# GIVEN PROBLEM
Copy out the entries below, swapping "locality" for "site" wherever it appears and leaving everything else as it is.

((

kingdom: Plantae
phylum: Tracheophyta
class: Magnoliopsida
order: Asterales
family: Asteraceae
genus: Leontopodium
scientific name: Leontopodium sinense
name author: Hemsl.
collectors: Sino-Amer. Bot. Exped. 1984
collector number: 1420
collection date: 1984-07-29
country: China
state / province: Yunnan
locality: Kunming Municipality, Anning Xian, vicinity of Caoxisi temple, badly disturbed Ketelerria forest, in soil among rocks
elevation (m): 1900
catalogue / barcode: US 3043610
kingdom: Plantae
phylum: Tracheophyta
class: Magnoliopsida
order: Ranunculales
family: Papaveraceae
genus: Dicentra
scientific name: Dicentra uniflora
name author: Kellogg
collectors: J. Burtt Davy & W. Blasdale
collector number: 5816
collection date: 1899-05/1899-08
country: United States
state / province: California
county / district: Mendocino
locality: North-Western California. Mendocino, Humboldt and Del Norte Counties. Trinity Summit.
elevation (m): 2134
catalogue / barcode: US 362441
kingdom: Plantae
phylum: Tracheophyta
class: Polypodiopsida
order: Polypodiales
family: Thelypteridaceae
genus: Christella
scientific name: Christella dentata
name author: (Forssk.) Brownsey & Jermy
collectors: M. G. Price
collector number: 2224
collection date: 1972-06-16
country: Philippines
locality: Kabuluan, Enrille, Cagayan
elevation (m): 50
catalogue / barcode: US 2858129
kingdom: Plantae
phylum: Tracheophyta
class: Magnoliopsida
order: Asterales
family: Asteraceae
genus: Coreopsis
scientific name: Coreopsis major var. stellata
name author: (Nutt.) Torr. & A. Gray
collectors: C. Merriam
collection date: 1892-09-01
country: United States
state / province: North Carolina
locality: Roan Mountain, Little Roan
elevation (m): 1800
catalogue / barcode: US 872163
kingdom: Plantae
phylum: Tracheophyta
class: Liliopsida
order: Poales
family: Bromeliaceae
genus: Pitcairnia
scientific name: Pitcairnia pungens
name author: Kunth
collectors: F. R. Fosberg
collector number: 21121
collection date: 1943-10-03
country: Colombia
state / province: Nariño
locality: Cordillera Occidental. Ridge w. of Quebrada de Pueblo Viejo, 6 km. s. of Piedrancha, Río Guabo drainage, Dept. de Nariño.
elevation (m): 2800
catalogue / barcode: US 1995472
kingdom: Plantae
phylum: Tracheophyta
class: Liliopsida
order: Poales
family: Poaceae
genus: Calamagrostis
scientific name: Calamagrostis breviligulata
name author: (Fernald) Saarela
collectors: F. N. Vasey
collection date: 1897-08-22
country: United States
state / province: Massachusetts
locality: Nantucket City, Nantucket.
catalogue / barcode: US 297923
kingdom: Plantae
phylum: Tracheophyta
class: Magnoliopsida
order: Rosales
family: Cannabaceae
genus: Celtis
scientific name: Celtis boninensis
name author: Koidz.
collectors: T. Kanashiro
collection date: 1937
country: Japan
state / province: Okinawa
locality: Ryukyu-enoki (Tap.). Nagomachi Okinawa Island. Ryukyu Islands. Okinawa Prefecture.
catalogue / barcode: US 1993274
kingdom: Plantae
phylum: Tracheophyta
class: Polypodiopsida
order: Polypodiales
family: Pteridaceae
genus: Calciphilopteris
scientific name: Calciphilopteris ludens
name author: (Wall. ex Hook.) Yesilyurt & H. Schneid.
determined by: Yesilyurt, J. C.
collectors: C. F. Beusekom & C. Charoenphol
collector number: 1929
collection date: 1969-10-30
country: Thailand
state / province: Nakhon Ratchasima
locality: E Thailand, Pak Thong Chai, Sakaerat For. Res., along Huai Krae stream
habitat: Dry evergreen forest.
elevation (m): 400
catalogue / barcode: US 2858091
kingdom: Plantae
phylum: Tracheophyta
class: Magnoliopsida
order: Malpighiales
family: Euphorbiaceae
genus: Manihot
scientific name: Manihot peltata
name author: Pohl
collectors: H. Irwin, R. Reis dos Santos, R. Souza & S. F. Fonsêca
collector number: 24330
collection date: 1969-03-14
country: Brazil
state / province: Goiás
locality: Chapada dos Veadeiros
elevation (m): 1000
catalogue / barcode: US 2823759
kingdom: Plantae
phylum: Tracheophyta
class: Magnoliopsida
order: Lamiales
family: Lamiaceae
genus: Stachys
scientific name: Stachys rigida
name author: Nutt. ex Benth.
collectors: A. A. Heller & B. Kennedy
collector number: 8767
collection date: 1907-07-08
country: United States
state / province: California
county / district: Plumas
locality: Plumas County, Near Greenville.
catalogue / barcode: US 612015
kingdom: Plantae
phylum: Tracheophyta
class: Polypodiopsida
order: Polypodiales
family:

))

# OUTPUT
kingdom: Plantae
phylum: Tracheophyta
class: Magnoliopsida
order: Asterales
family: Asteraceae
genus: Leontopodium
scientific name: Leontopodium sinense
name author: Hemsl.
collectors: Sino-Amer. Bot. Exped. 1984
collector number: 1420
collection date: 1984-07-29
country: China
state / province: Yunnan
site: Kunming Municipality, Anning Xian, vicinity of Caoxisi temple, badly disturbed Ketelerria forest, in soil among rocks
elevation (m): 1900
catalogue / barcode: US 3043610
kingdom: Plantae
phylum: Tracheophyta
class: Magnoliopsida
order: Ranunculales
family: Papaveraceae
genus: Dicentra
scientific name: Dicentra uniflora
name author: Kellogg
collectors: J. Burtt Davy & W. Blasdale
collector number: 5816
collection date: 1899-05/1899-08
country: United States
state / province: California
county / district: Mendocino
site: North-Western California. Mendocino, Humboldt and Del Norte Counties. Trinity Summit.
elevation (m): 2134
catalogue / barcode: US 362441
kingdom: Plantae
phylum: Tracheophyta
class: Polypodiopsida
order: Polypodiales
family: Thelypteridaceae
genus: Christella
scientific name: Christella dentata
name author: (Forssk.) Brownsey & Jermy
collectors: M. G. Price
collector number: 2224
collection date: 1972-06-16
country: Philippines
site: Kabuluan, Enrille, Cagayan
elevation (m): 50
catalogue / barcode: US 2858129
kingdom: Plantae
phylum: Tracheophyta
class: Magnoliopsida
order: Asterales
family: Asteraceae
genus: Coreopsis
scientific name: Coreopsis major var. stellata
name author: (Nutt.) Torr. & A. Gray
collectors: C. Merriam
collection date: 1892-09-01
country: United States
state / province: North Carolina
site: Roan Mountain, Little Roan
elevation (m): 1800
catalogue / barcode: US 872163
kingdom: Plantae
phylum: Tracheophyta
class: Liliopsida
order: Poales
family: Bromeliaceae
genus: Pitcairnia
scientific name: Pitcairnia pungens
name author: Kunth
collectors: F. R. Fosberg
collector number: 21121
collection date: 1943-10-03
country: Colombia
state / province: Nariño
site: Cordillera Occidental. Ridge w. of Quebrada de Pueblo Viejo, 6 km. s. of Piedrancha, Río Guabo drainage, Dept. de Nariño.
elevation (m): 2800
catalogue / barcode: US 1995472
kingdom: Plantae
phylum: Tracheophyta
class: Liliopsida
order: Poales
family: Poaceae
genus: Calamagrostis
scientific name: Calamagrostis breviligulata
name author: (Fernald) Saarela
collectors: F. N. Vasey
collection date: 1897-08-22
country: United States
state / province: Massachusetts
site: Nantucket City, Nantucket.
catalogue / barcode: US 297923
kingdom: Plantae
phylum: Tracheophyta
class: Magnoliopsida
order: Rosales
family: Cannabaceae
genus: Celtis
scientific name: Celtis boninensis
name author: Koidz.
collectors: T. Kanashiro
collection date: 1937
country: Japan
state / province: Okinawa
site: Ryukyu-enoki (Tap.). Nagomachi Okinawa Island. Ryukyu Islands. Okinawa Prefecture.
catalogue / barcode: US 1993274
kingdom: Plantae
phylum: Tracheophyta
class: Polypodiopsida
order: Polypodiales
family: Pteridaceae
genus: Calciphilopteris
scientific name: Calciphilopteris ludens
name author: (Wall. ex Hook.) Yesilyurt & H. Schneid.
determined by: Yesilyurt, J. C.
collectors: C. F. Beusekom & C. Charoenphol
collector number: 1929
collection date: 1969-10-30
country: Thailand
state / province: Nakhon Ratchasima
site: E Thailand, Pak Thong Chai, Sakaerat For. Res., along Huai Krae stream
habitat: Dry evergreen forest.
elevation (m): 400
catalogue / barcode: US 2858091
kingdom: Plantae
phylum: Tracheophyta
class: Magnoliopsida
order: Malpighiales
family: Euphorbiaceae
genus: Manihot
scientific name: Manihot peltata
name author: Pohl
collectors: H. Irwin, R. Reis dos Santos, R. Souza & S. F. Fonsêca
collector number: 24330
collection date: 1969-03-14
country: Brazil
state / province: Goiás
site: Chapada dos Veadeiros
elevation (m): 1000
catalogue / barcode: US 2823759
kingdom: Plantae
phylum: Tracheophyta
class: Magnoliopsida
order: Lamiales
family: Lamiaceae
genus: Stachys
scientific name: Stachys rigida
name author: Nutt. ex Benth.
collectors: A. A. Heller & B. Kennedy
collector number: 8767
collection date: 1907-07-08
country: United States
state / province: California
county / district: Plumas
site: Plumas County, Near Greenville.
catalogue / barcode: US 612015
kingdom: Plantae
phylum: Tracheophyta
class: Polypodiopsida
order: Polypodiales
family:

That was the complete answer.